**Task**: Restate all of the data precisely, omitting nothing.

**Record excerpts**:
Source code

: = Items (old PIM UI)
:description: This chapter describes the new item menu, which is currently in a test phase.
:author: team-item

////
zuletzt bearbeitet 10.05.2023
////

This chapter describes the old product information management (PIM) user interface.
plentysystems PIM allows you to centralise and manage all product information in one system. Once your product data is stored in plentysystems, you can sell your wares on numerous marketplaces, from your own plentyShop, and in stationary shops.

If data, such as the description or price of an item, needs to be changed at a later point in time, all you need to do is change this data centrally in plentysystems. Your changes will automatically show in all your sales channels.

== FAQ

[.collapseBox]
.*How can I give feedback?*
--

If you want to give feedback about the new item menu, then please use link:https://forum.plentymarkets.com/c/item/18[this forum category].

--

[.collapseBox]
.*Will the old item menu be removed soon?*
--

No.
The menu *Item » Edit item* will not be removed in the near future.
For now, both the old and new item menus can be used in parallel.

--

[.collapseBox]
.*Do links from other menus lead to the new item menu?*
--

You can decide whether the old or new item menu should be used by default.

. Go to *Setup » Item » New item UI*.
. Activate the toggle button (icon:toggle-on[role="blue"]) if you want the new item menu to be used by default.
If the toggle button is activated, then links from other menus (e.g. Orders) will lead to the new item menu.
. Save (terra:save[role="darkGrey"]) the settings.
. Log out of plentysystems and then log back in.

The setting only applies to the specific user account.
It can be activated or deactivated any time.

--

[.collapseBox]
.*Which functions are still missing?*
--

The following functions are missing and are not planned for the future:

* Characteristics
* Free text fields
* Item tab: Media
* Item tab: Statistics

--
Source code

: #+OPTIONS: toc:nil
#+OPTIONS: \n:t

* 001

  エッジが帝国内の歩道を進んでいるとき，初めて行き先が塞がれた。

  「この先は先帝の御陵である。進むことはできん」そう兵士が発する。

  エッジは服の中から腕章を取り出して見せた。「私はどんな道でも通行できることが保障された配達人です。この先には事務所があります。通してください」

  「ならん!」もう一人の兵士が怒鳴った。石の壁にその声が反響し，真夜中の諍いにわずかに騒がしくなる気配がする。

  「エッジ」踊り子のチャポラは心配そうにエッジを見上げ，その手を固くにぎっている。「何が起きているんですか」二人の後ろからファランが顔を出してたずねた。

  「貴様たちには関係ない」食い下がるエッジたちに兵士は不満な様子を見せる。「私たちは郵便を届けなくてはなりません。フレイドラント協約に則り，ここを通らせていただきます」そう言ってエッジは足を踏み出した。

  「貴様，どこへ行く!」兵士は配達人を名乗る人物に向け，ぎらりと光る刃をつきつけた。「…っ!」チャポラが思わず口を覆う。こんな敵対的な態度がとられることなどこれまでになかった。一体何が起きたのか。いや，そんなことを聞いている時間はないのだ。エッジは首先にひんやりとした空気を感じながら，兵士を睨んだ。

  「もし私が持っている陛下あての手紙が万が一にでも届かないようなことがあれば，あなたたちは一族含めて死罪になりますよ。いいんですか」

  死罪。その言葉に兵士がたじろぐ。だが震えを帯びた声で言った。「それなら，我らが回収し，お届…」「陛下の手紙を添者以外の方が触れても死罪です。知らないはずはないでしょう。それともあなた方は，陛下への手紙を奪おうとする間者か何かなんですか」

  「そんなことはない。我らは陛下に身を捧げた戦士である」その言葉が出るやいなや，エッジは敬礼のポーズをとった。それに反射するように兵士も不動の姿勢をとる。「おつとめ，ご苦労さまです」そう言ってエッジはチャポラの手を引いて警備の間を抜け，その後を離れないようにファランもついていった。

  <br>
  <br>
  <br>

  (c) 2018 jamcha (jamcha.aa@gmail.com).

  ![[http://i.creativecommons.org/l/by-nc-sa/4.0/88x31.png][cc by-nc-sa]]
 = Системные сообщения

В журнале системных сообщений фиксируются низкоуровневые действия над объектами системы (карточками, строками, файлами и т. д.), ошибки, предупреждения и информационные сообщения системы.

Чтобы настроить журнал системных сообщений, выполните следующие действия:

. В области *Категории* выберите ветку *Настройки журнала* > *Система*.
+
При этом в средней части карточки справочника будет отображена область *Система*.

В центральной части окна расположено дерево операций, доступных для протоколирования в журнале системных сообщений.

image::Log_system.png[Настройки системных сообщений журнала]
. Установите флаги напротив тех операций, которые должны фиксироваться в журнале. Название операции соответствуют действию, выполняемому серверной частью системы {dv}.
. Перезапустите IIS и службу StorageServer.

**Response**:
Source code

: = Items (old PIM UI)
:description: This chapter describes the new item menu, which is currently in a test phase.
:author: team-item

////
zuletzt bearbeitet 10.05.2023
////

This chapter describes the old product information management (PIM) user interface.
plentysystems PIM allows you to centralise and manage all product information in one system. Once your product data is stored in plentysystems, you can sell your wares on numerous marketplaces, from your own plentyShop, and in stationary shops.

If data, such as the description or price of an item, needs to be changed at a later point in time, all you need to do is change this data centrally in plentysystems. Your changes will automatically show in all your sales channels.

== FAQ

[.collapseBox]
.*How can I give feedback?*
--

If you want to give feedback about the new item menu, then please use link:https://forum.plentymarkets.com/c/item/18[this forum category].

--

[.collapseBox]
.*Will the old item menu be removed soon?*
--

No.
The menu *Item » Edit item* will not be removed in the near future.
For now, both the old and new item menus can be used in parallel.

--

[.collapseBox]
.*Do links from other menus lead to the new item menu?*
--

You can decide whether the old or new item menu should be used by default.

. Go to *Setup » Item » New item UI*.
. Activate the toggle button (icon:toggle-on[role="blue"]) if you want the new item menu to be used by default.
If the toggle button is activated, then links from other menus (e.g. Orders) will lead to the new item menu.
. Save (terra:save[role="darkGrey"]) the settings.
. Log out of plentysystems and then log back in.

The setting only applies to the specific user account.
It can be activated or deactivated any time.

--

[.collapseBox]
.*Which functions are still missing?*
--

The following functions are missing and are not planned for the future:

* Characteristics
* Free text fields
* Item tab: Media
* Item tab: Statistics

--
Source code

: #+OPTIONS: toc:nil
#+OPTIONS: \n:t

* 001

  エッジが帝国内の歩道を進んでいるとき，初めて行き先が塞がれた。

  「この先は先帝の御陵である。進むことはできん」そう兵士が発する。

  エッジは服の中から腕章を取り出して見せた。「私はどんな道でも通行できることが保障された配達人です。この先には事務所があります。通してください」

  「ならん!」もう一人の兵士が怒鳴った。石の壁にその声が反響し，真夜中の諍いにわずかに騒がしくなる気配がする。

  「エッジ」踊り子のチャポラは心配そうにエッジを見上げ，その手を固くにぎっている。「何が起きているんですか」二人の後ろからファランが顔を出してたずねた。

  「貴様たちには関係ない」食い下がるエッジたちに兵士は不満な様子を見せる。「私たちは郵便を届けなくてはなりません。フレイドラント協約に則り，ここを通らせていただきます」そう言ってエッジは足を踏み出した。

  「貴様，どこへ行く!」兵士は配達人を名乗る人物に向け，ぎらりと光る刃をつきつけた。「…っ!」チャポラが思わず口を覆う。こんな敵対的な態度がとられることなどこれまでになかった。一体何が起きたのか。いや，そんなことを聞いている時間はないのだ。エッジは首先にひんやりとした空気を感じながら，兵士を睨んだ。

  「もし私が持っている陛下あての手紙が万が一にでも届かないようなことがあれば，あなたたちは一族含めて死罪になりますよ。いいんですか」

  死罪。その言葉に兵士がたじろぐ。だが震えを帯びた声で言った。「それなら，我らが回収し，お届…」「陛下の手紙を添者以外の方が触れても死罪です。知らないはずはないでしょう。それともあなた方は，陛下への手紙を奪おうとする間者か何かなんですか」

  「そんなことはない。我らは陛下に身を捧げた戦士である」その言葉が出るやいなや，エッジは敬礼のポーズをとった。それに反射するように兵士も不動の姿勢をとる。「おつとめ，ご苦労さまです」そう言ってエッジはチャポラの手を引いて警備の間を抜け，その後を離れないようにファランもついていった。

  <br>
  <br>
  <br>

  (c) 2018 jamcha (jamcha.aa@gmail.com).

  ![[http://i.creativecommons.org/l/by-nc-sa/4.0/88x31.png][cc by-nc-sa]]
 = Системные сообщения

В журнале системных сообщений фиксируются низкоуровневые действия над объектами системы (карточками, строками, файлами и т. д.), ошибки, предупреждения и информационные сообщения системы.

Чтобы настроить журнал системных сообщений, выполните следующие действия:

. В области *Категории* выберите ветку *Настройки журнала* > *Система*.
+
При этом в средней части карточки справочника будет отображена область *Система*.

В центральной части окна расположено дерево операций, доступных для протоколирования в журнале системных сообщений.

image::Log_system.png[Настройки системных сообщений журнала]
. Установите флаги напротив тех операций, которые должны фиксироваться в журнале. Название операции соответствуют действию, выполняемому серверной частью системы {dv}.
. Перезапустите IIS и службу StorageServer.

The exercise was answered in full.